Bien que récent binational, Boualem Sansal fait figure de sans-papier de la littérature, à cause du divorce perpétuel de ses deux patries. L’enfant non désiré du couple maudit a été arrêté à l’aéroport d’Alger le 16 novembre dernier et détenu depuis par un régime schizophrénique et agressif qui survit par la corruption, et tire sa légitimité d’une rente mémorielle à vie. Boualem Sansal, homme doux et triste, prévoit le monde de demain: «C’est à la fois l’Oceania de Big Brother (1984) l’Abistan de Big Eye (2084), la Corée du Nord des Kim et la Nouvelle Algérie de Big Tebboune (2024) où j’habite encore dans un état d’invisibilité avancé. Dans ces pays, le malheur n’existe pas par décret, on l’appelle bonheur et le tour est joué. L’homme heureux ne se révolte pas. Contre qui le ferait-il?»

Il est difficile de comprendre la naïveté de l’auteur des lignes ci-dessus qui s’est jeté dans la gueule du loup au moment où la tension persistante entre les deux Etats était exacerbée par les déclarations du président français au sujet du Sahara occidental.
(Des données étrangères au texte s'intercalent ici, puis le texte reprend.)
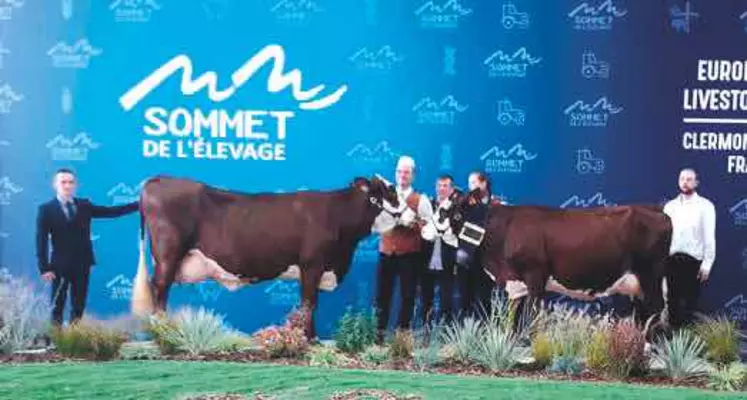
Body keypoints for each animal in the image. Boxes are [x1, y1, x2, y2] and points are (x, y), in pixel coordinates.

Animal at [134, 175, 404, 338]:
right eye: (387, 193)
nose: (407, 213)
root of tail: (156, 180)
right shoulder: (312, 264)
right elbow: (309, 303)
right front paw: (311, 339)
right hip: (168, 254)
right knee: (160, 288)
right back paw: (161, 331)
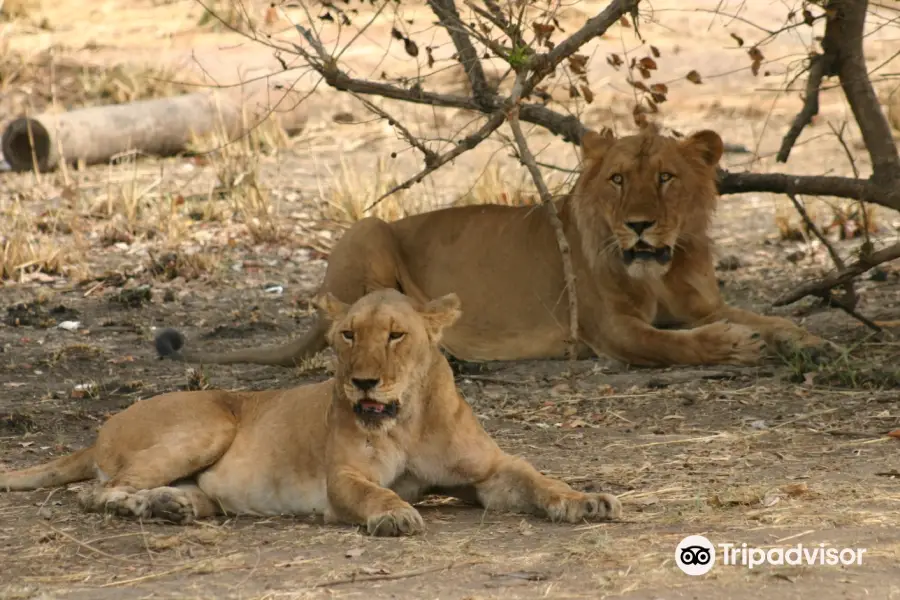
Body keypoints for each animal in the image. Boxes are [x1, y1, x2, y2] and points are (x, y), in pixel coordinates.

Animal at [0, 290, 624, 536]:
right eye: (347, 335)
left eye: (395, 335)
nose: (362, 381)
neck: (406, 418)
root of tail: (102, 427)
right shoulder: (341, 477)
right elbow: (374, 492)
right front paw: (396, 515)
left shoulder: (488, 473)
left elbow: (538, 479)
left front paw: (588, 500)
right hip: (210, 422)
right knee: (98, 492)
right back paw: (153, 507)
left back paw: (178, 505)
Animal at [155, 127, 828, 370]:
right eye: (617, 179)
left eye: (665, 177)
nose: (639, 226)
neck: (659, 267)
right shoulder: (610, 331)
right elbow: (675, 344)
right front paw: (738, 346)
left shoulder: (701, 304)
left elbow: (766, 316)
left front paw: (806, 338)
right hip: (367, 228)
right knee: (348, 332)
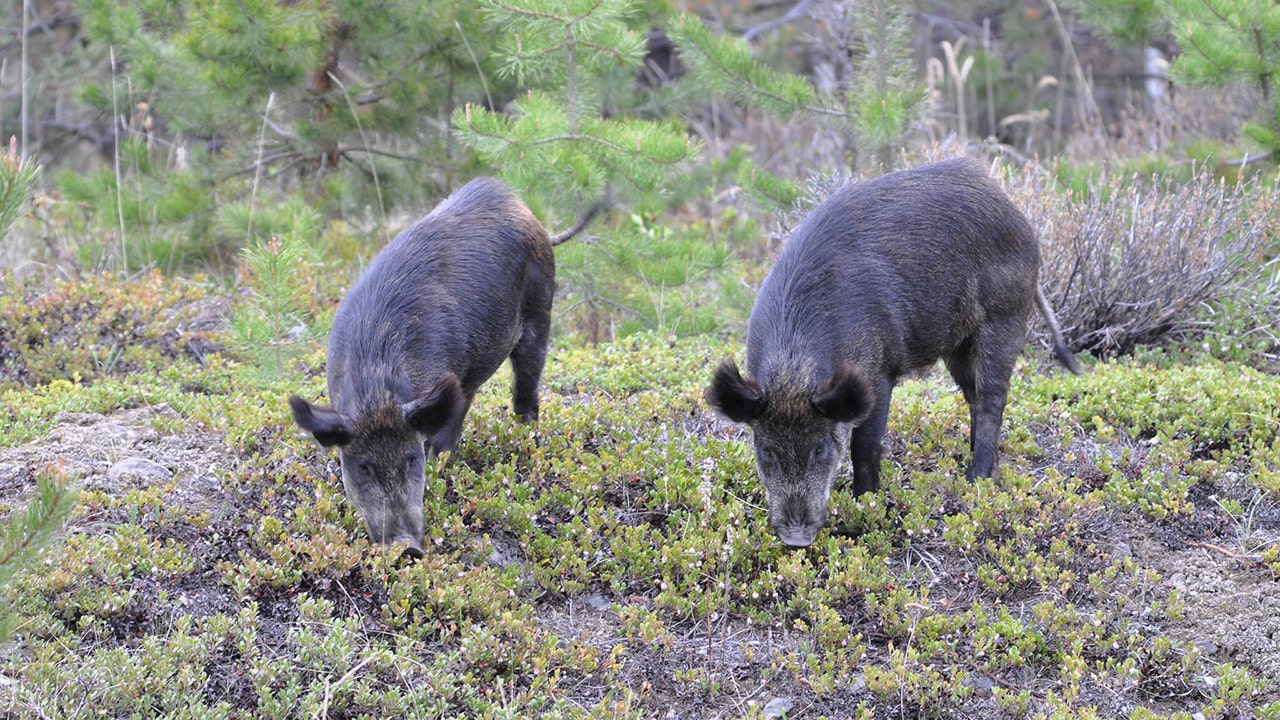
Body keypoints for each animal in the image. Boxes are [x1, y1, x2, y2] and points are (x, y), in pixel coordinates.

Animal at [289, 177, 603, 557]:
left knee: (525, 389)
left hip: (540, 313)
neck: (377, 383)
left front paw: (441, 465)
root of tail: (531, 217)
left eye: (411, 459)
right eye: (362, 467)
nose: (407, 546)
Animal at [706, 158, 1079, 548]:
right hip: (958, 344)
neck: (794, 368)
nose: (796, 538)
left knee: (993, 397)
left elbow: (865, 446)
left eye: (820, 449)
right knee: (973, 395)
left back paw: (976, 479)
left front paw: (865, 502)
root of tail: (1014, 211)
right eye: (766, 451)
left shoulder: (878, 376)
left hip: (1005, 316)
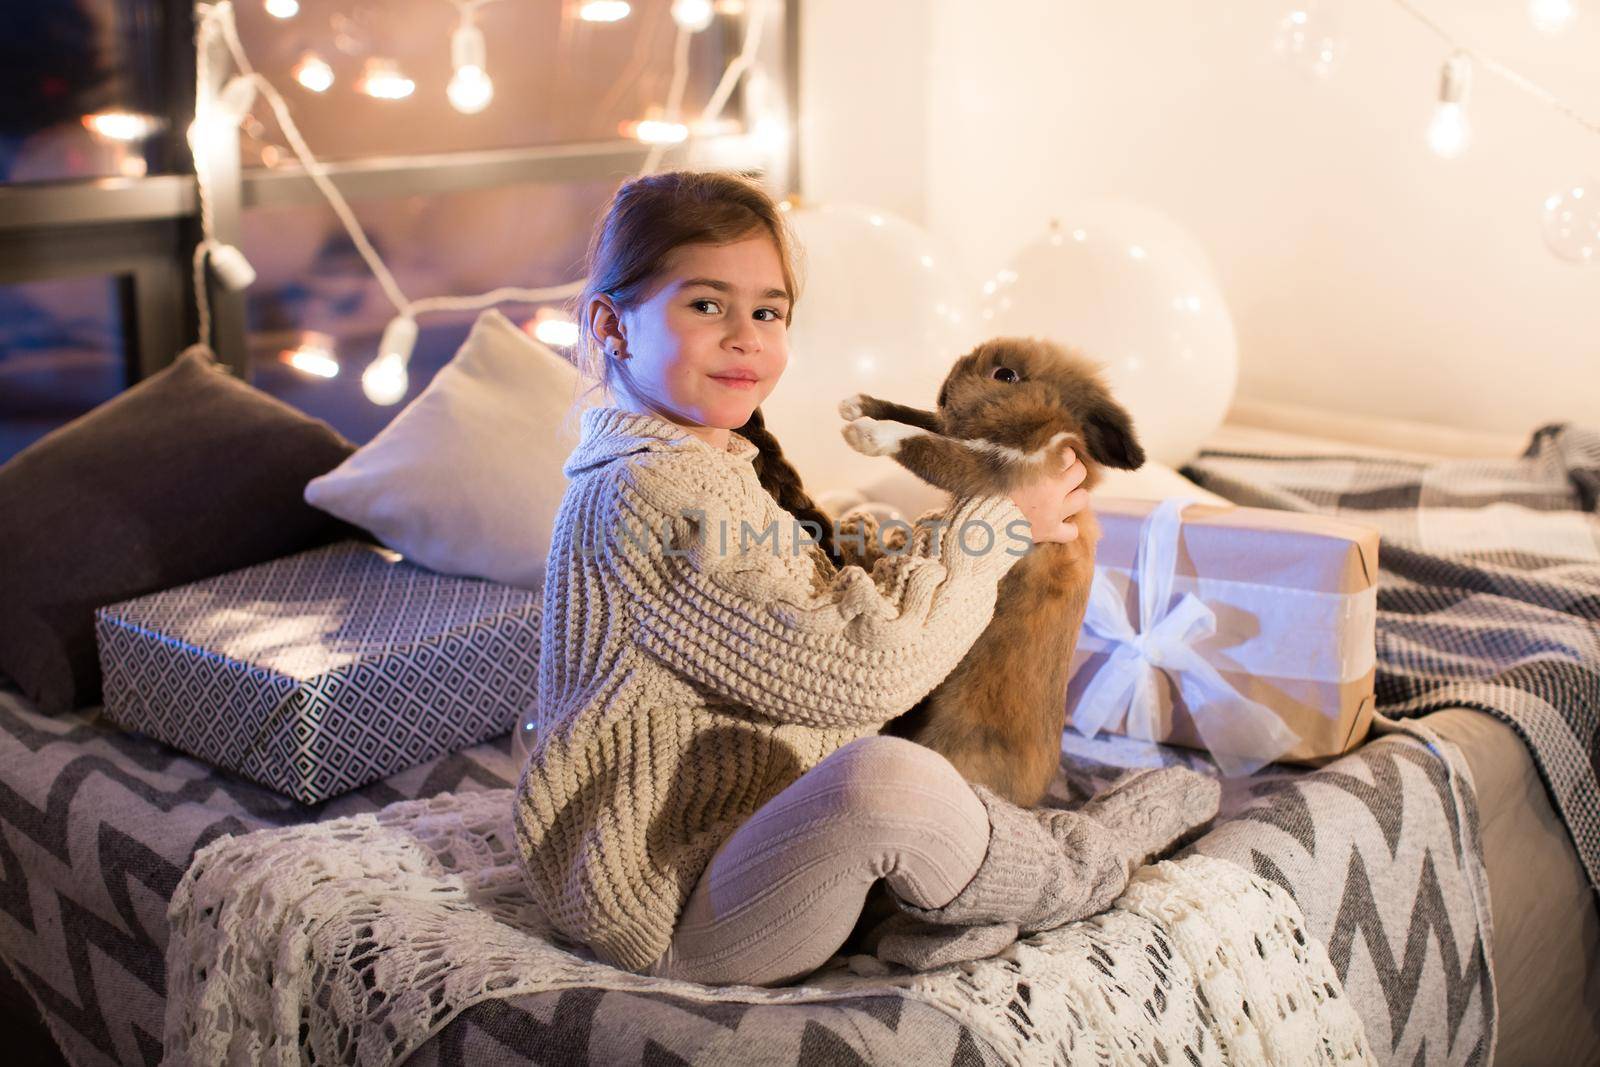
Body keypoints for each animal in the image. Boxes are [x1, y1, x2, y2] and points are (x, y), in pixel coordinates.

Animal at [838, 337, 1139, 806]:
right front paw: (857, 405)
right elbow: (920, 417)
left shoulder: (992, 471)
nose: (944, 393)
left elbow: (925, 441)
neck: (1046, 428)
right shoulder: (967, 439)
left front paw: (865, 433)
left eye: (1006, 375)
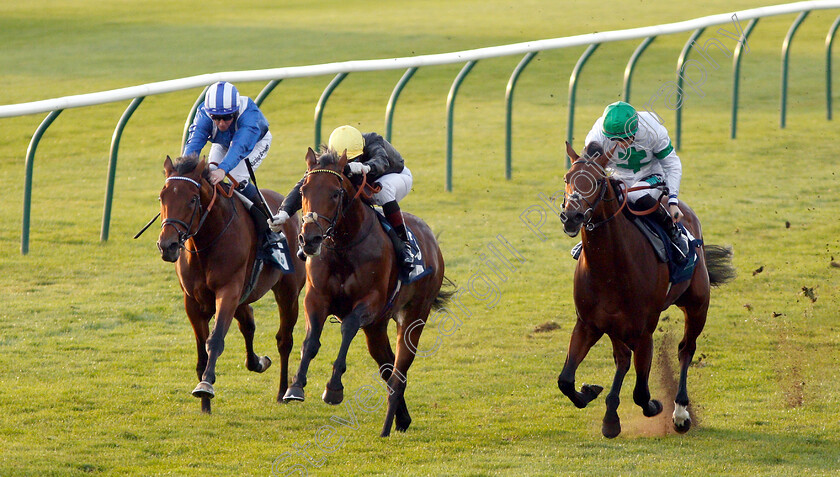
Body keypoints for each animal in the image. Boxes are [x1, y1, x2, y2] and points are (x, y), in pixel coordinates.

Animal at [157, 155, 306, 412]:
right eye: (162, 197)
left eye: (193, 199)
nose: (168, 245)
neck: (206, 242)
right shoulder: (193, 302)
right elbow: (202, 351)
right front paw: (205, 406)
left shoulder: (228, 292)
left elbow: (215, 340)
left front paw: (205, 385)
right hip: (244, 296)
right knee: (248, 323)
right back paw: (258, 362)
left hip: (288, 291)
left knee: (284, 340)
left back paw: (282, 391)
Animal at [556, 140, 736, 436]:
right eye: (567, 178)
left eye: (597, 180)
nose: (571, 216)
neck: (610, 267)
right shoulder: (588, 324)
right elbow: (566, 380)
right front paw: (592, 393)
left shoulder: (643, 330)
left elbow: (641, 392)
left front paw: (656, 406)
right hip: (616, 326)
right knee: (622, 359)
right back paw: (611, 413)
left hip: (697, 304)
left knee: (686, 349)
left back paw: (680, 412)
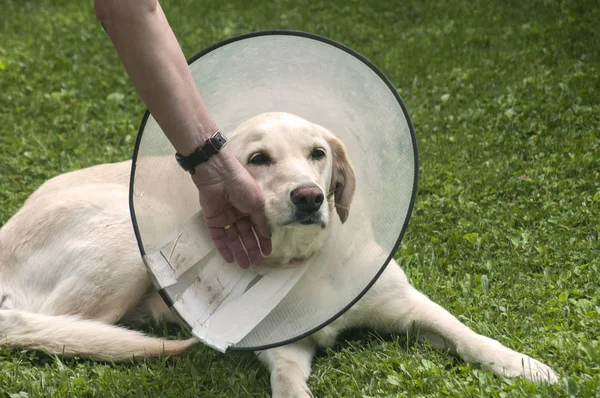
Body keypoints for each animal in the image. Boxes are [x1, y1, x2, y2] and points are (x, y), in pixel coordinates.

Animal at [0, 112, 556, 394]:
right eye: (258, 159)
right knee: (60, 324)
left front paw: (526, 366)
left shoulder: (407, 306)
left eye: (318, 154)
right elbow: (289, 387)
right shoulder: (283, 352)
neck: (302, 262)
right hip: (126, 236)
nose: (309, 197)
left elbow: (468, 335)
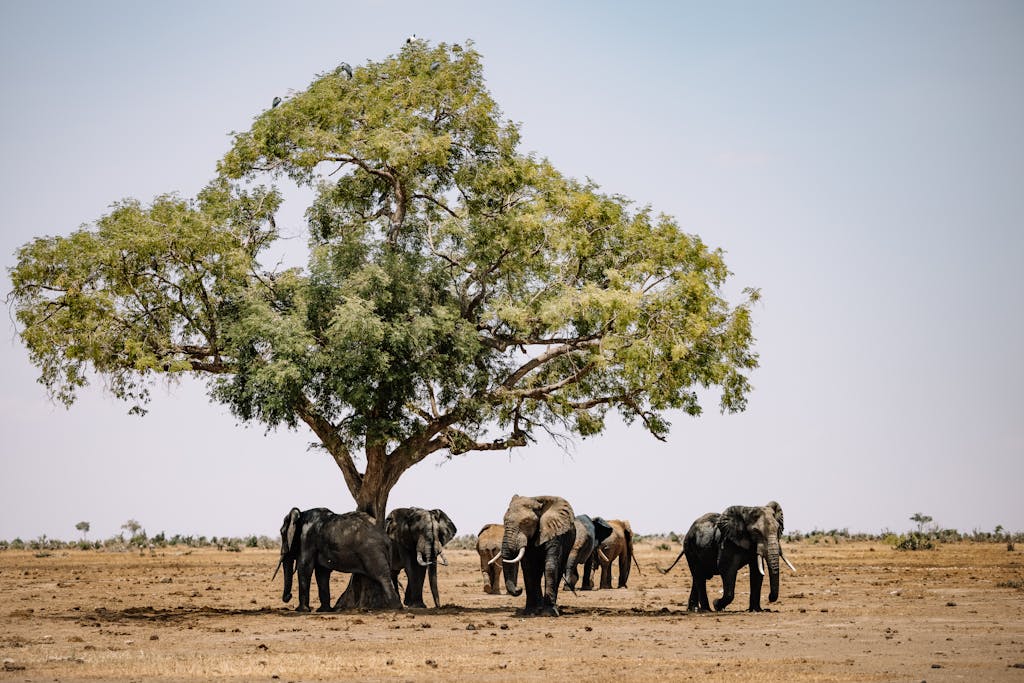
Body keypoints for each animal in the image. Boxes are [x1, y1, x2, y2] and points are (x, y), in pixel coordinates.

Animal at [659, 501, 796, 612]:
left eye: (778, 529)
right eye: (756, 531)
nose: (769, 597)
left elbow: (757, 572)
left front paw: (757, 610)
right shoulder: (728, 541)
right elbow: (727, 568)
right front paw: (717, 604)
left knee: (697, 577)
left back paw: (693, 609)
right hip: (690, 548)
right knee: (699, 576)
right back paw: (706, 610)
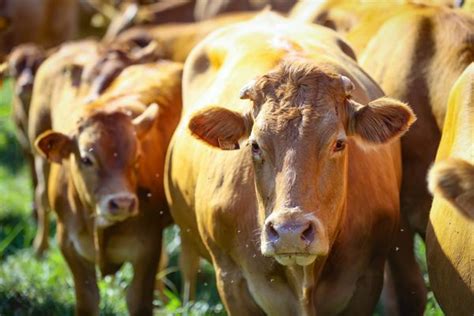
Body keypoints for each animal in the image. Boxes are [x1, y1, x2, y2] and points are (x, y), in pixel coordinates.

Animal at [30, 58, 181, 314]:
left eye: (137, 157)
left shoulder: (147, 248)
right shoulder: (69, 245)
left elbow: (138, 300)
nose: (122, 202)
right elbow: (88, 300)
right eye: (86, 159)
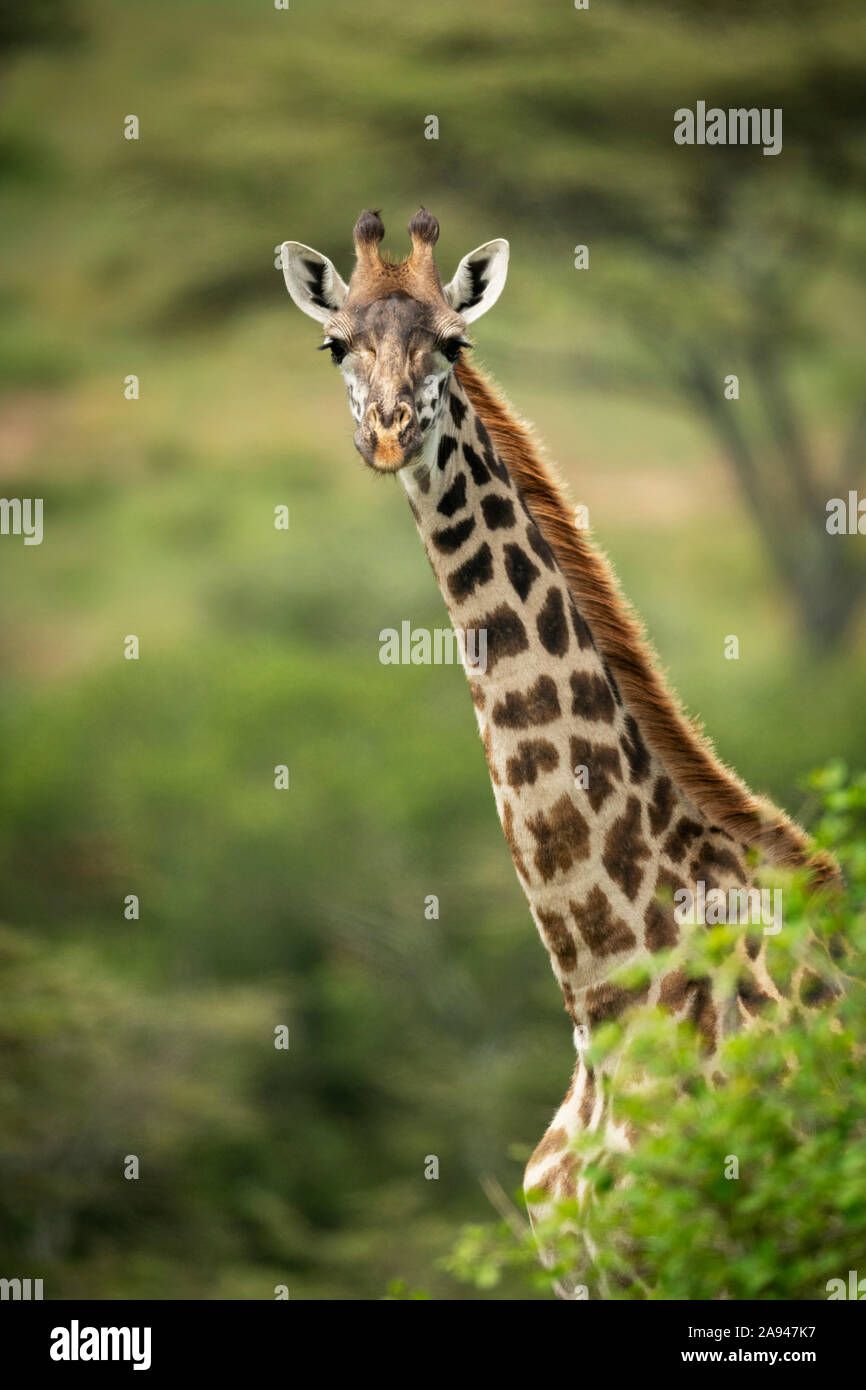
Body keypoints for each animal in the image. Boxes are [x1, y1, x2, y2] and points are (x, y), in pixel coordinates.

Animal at [279, 211, 845, 1295]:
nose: (388, 432)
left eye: (454, 343)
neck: (605, 982)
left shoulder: (722, 1248)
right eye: (334, 345)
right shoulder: (583, 1267)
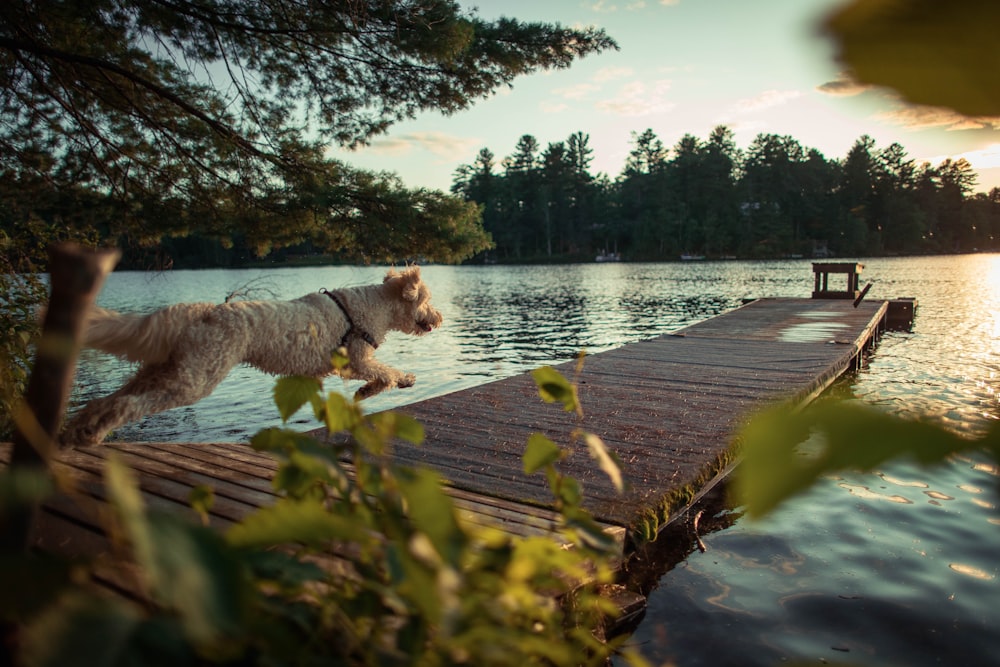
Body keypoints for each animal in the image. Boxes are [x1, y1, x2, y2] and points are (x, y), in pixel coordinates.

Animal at [60, 268, 440, 448]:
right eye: (427, 300)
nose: (439, 318)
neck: (372, 306)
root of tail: (202, 312)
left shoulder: (347, 366)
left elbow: (379, 377)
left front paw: (370, 391)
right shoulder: (357, 359)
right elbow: (386, 372)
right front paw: (400, 381)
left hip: (164, 370)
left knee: (106, 400)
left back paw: (80, 431)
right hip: (194, 380)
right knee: (128, 406)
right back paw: (92, 434)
Les nombreuses pétitions internationales pour demander la libération de Sansal ne font qu’attiser la haine irrationnelle du gouvernement algérien qui y voit «une affaire scabreuse visant à mobiliser contre l’Algérie». Malheur à ce prisonnier d’opinion otage d’une dictature cynique, mal défendu par une France impuissante livrée aux errements du macronisme finissant.

Référence: Boualem Sansal, Le français, parlons-en ! Les Editions du Cerf, 2024, 187 p.